TASK STATEMENT ::
Copy out every line of the text in the listing below word for word, leaving out the pictures.

▼▼▼

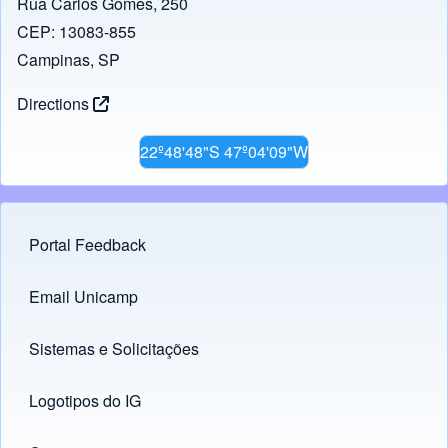
Rua Carlos Gomes, 250
CEP: 13083-855
Campinas, SP
Directions
22º48'48"S 47º04'09"W
Portal Feedback
Footer menu
Email Unicamp
(opens in new tab)
Links
Sistemas e Solicitações
(opens in new tab)
Logotipos do IG
(opens in new tab)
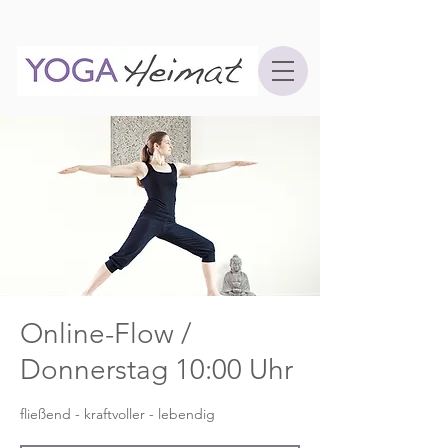
Online-Flow /
Donnerstag 10:00 Uhr
fließend - kraftvoller - lebendig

▲▲▲

EXERCISE RESPONSE ::
Rua Carlos Gomes, 250
CEP: 13083-855
Campinas, SP
Directions
22º48'48"S 47º04'09"W
Portal Feedback
Footer menu
Email Unicamp
(opens in new tab)
Links
Sistemas e Solicitações
(opens in new tab)
Logotipos do IG
(opens in new tab)
Online-Flow /
Donnerstag 10:00 Uhr
fließend - kraftvoller - lebendig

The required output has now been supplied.